The world’s leading publication for data science, AI, and ML professionals.

Tracking in Practice: Code, Data and ML Model

A guide to tracking in MLOps

Photo by Farzad on Unsplash
Photo by Farzad on Unsplash

Tracking! We’ve all done it before whether you’re a researcher or an engineer; whether you’re involved in machine learning, data science, software development or even a profiler (please don’t mind me, I’m into thriller books these days)! Well, what I want to say is that tracking is important and inevitable. In MLOps, we track all its components: code, data, and the machine learning model! In this article, we explain the importance of tracking through a practical example where we apply testing across the different steps of a machine learning workflow. The entire codebase for this article is accessible in the associated repository.

Not a Medium member? No worries! Continue reading with this friend link.


Table of contents:

· 1. Introduction · 2. Project setting · 3. Code tracking · 4. Data tracking · 5. ML Model tracking · 6. Conclusion


1. Introduction

MLOps principles
MLOps principles

Tracking is defined as the process of recording and tracing the changes and status of the various system components to improve productivity, collaboration and the system maintenance. In MLOps, tracking is one of its essential principles that involves tracing the historical evolution of the different steps of machine learning workflow, including data, Machine Learning model (ML model), and code. In a previous tutorial where I introduced MLOps Principles, I’ve associated tracking with monitoring once the model’s deployed. In fact, these two are related but slightly distinct concepts. It can be said that monitoring focuses on real-time observation and analysis of system behavior after deployment whereas tracking is used over the entire project life cycle.

Why tracking?
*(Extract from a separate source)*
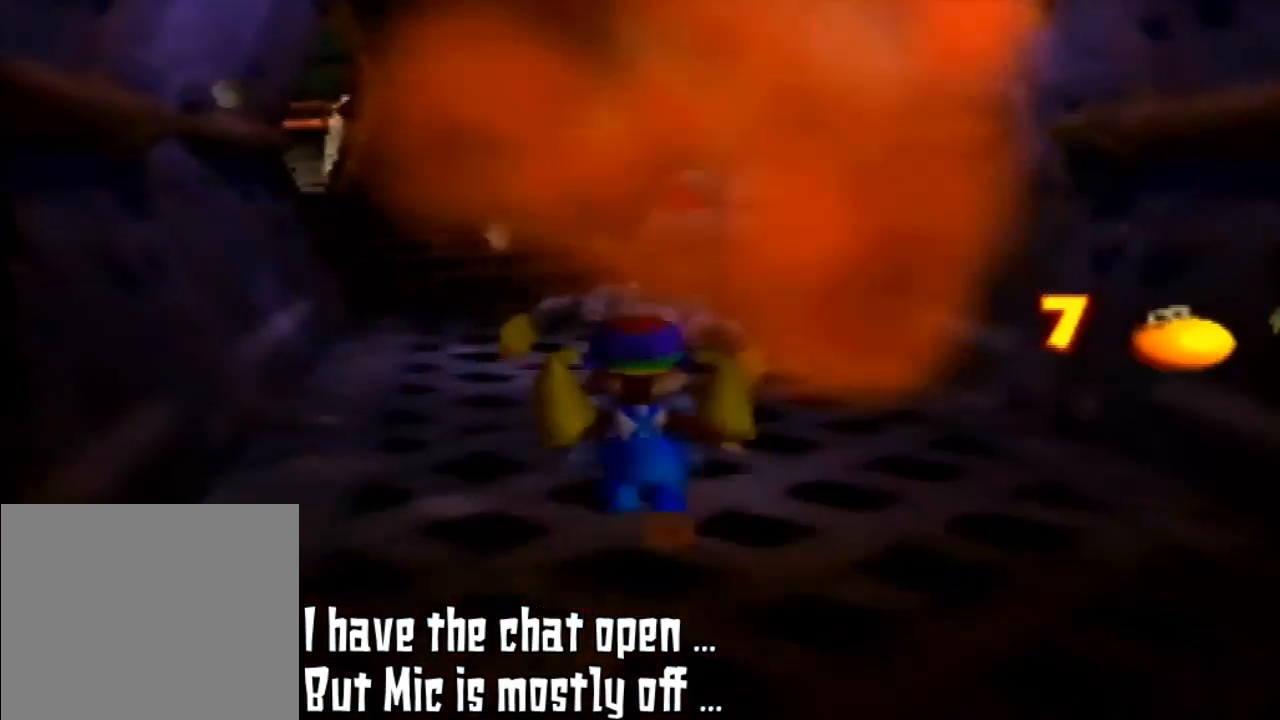
{"buttons": [], "left_stick": "up", "events": []}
Tracking your code, data, and models improves reproducibility by tracking the inputs, outputs, execution of code, workflows, and models. It also improves testing by detecting the anomalies in the model/system behavior and performance. In addition, the iterative nature of machine learning development requires tracking.

When to perform tracking? As I stated previously, tracking is applied **** over the entire project life cycle and for code, data, and ML at the same time since they are highly connected: processing data and ML model development is using code so tracking data and ML model requires tracking code, and ML model performance depends on data and code so tracking ML model requires tracking code and data.

Tracking use cases? Let’s consider a specific scenario in our handwritten digits classification project. Imagine the developed machine learning model is deployed. The model was trained using the public dataset and achieved a certain level of accuracy during development and testing phases. However, once deployed into production, the model’s performance degraded over time. The degradation of the model’s performance is initially detected thanks to tracking the model’s behavior. Additionally, by tracking the MLOps components (code, data and ML model) individually, the cause of this behavior can be detected:

  • By tracking the code, we can check if there is a bug and then we promptly identify the commit associated with the bug. Consequently, we can temporarily roll back the deployment, fix it and reintegrate it into the production project.
  • By tracking changes in the distribution and the characteristics of the incoming data over time, data-related issues can be detected such as data drift.
  • In addition to the ability to detect the degradation of the system performance, tracking the ML model also enables rollbacks and updates without disruption.

Although this is an article dedicated to the tracking concept, it’s also part of my MLOps articles series. Furthermore, by following my previous and next tutorials you’ll be able to create your own end-to-end MLOps project starting from the workflow to model deployment and tracking.

If you are interested in MLOps, check out my articles:

2. Project setting

In this article, we will use handwritten digit classification using the Convolutional Neural Network (CNN) project as an example. Specifically, given an input image of a handwritten digit ranging from 0 to 9, the model is required to identify the digit and output its corresponding label. The AI canvas is structured and filled as follows:

AI canvas for handwritten digits classification.
AI canvas for handwritten digits classification.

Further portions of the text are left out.